The parliamentary elections Sunday will determine whether Iraq can overcome deep sectarian divides that almost tore it apart and usher in a new government as U.S. forces prepare to leave. Iraqis voted despite a wave of attacks — some of them directly on voters and polling stations — that killed 36 people.
Iraq's electoral commission said final results would be released within a few days, most likely on Thursday. Counting the poll's complicated ballot — some 6,200 candidates competed for 325 parliamentary seats — will take time.
Faraj al-Haidari, who heads the Independent High Electoral Commission, estimated turnout in Sunday's vote between 55 to 60 percent of about 19 million eligible voters.
If that turnout is confirmed, that would be down from the last parliamentary election in Dec. 2005 when turnout was 76 percent, though higher than last year's provincial elections when a little more than half of eligible voters cast ballots. Al-Haidari told The Associated Press the exact turnout would be released later Monday.
Even then, the outcome will likely be followed by protracted negotiations on who will make up the next government and the various coalitions and parties have already begun jockeying for positions.

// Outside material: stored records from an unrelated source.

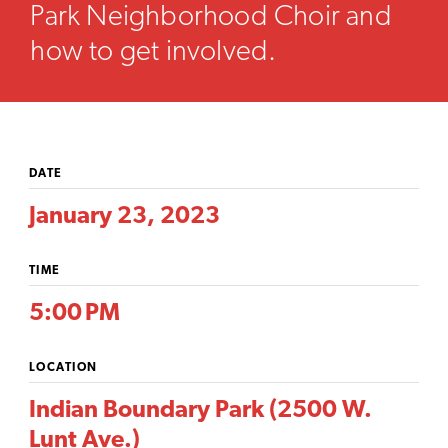
Park Neighborhood Choir and
how to get involved.
DATE
January 23, 2023
TIME
5:00 PM
LOCATION
Indian Boundary Park (2500 W.
Lunt Ave.)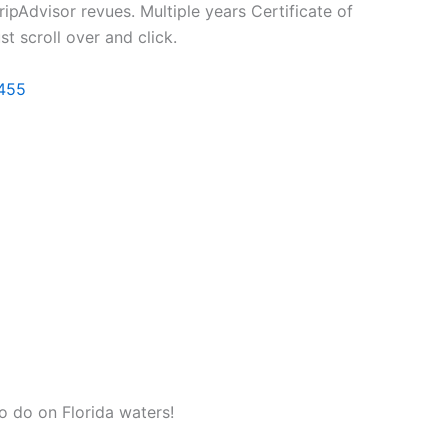
ripAdvisor revues. Multiple years Certificate of
t scroll over and click.
455
 to do on Florida waters!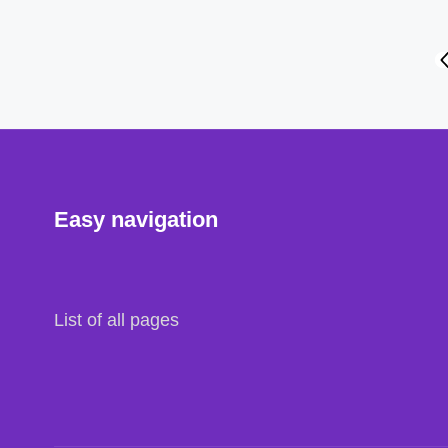
Posts
P
P
navigation
Easy navigation
List of all pages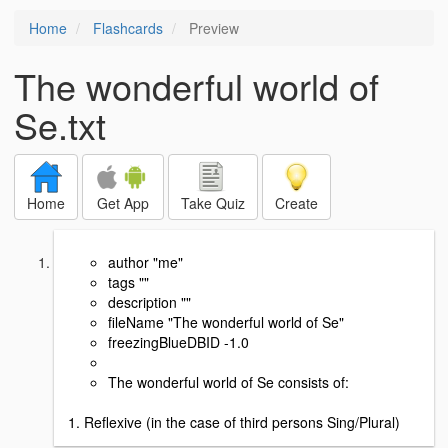
Home
Flashcards
Preview
The wonderful world of
Se.txt
Home
Get App
Take Quiz
Create
author "me"
tags ""
description ""
fileName "The wonderful world of Se"
freezingBlueDBID -1.0
The wonderful world of Se consists of:
1. Reflexive (in the case of third persons Sing/Plural)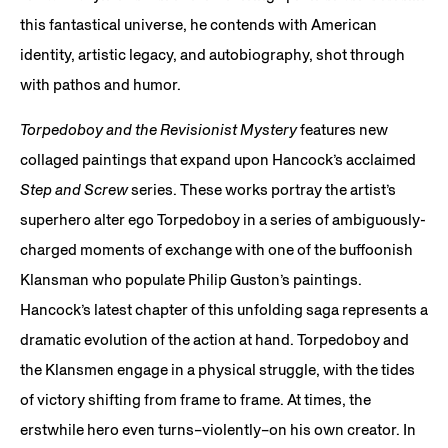
this fantastical universe, he contends with American
identity, artistic legacy, and autobiography, shot through
with pathos and humor.
Torpedoboy and the Revisionist Mystery
features new
collaged paintings that expand upon Hancock’s acclaimed
Step and Screw
series. These works portray the artist’s
superhero alter ego Torpedoboy in a series of ambiguously-
charged moments of exchange with one of the buffoonish
Klansman who populate Philip Guston’s paintings.
Hancock’s latest chapter of this unfolding saga represents a
dramatic evolution of the action at hand. Torpedoboy and
the Klansmen engage in a physical struggle, with the tides
of victory shifting from frame to frame. At times, the
erstwhile hero even turns–violently–on his own creator. In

No one coalition is expected to win an outright majority in the 325-seat parliament. So the coalition that gets the largest number of votes will be tasked with cobbling together a government with other partners — a process that could take months.
Prime Minister Nouri al-Maliki's State of Law coalition said it had done well, especially in Baghdad and the south, and that the group is open to talks with anyone.

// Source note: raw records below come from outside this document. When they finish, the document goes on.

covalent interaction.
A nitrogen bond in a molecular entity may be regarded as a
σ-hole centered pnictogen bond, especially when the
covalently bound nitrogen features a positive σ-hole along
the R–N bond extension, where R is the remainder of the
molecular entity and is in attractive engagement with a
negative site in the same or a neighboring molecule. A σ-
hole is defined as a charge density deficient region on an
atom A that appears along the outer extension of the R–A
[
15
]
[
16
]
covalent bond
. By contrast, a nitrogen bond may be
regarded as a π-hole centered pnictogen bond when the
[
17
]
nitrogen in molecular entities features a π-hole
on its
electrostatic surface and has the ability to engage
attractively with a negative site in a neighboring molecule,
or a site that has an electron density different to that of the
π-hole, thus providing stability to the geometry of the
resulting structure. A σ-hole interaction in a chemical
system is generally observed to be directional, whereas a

"We do not have a veto or a red line against any list. We are open to talks with all," said the coalition's Abbas al-Bayati, predicting his list had secured at least 100 of the parliament's 325 seats.
However, al-Maliki's faction may be hard-pressed to find negotiating partners after having alienated most of the other groups in the pre-election period.
Many Sunnis appeared to have thrown their weight behind former Prime Minister Ayad Allawi's Iraqiya alliance, in a calculated political decision to support a Shiite who they thought best able to represent their needs.
Allawi is fierce critic of al-Maliki who has said the government needs to do more to bring about reconciliation between the country's warring sects. His coalition included a number of high-profile Sunni candidates as well.
"We were fooled in the past and we don't want to be fooled again," said Abu Abayda Thaamir, a Sunni from Baghdad's mostly Sunni Azamiyah neighborhood, who said he had no problems voting for a Shiite candidate.
Another key player in the election, Iranian-backed Supreme Islamic Iraqi Council, also known as SIIC, that is part of a broad religious Shiite coalition known as Iraqi National Alliance, appeared to have fallen behind although it could still be a kingmaker.
"We cannot make any move about forming coalitions until the results are announced," said an official with the SIIC, who spoke on condition of anonymity pending official results. But he said the INA coalition fell short of the 90-95 seats expected.
Across Iraq, people were taking down campaign posters and burying those who died in the violence. Iraqi security forces lifted an all-night curfew in place to deter attacks and ease movement of ballot boxes to counting stations.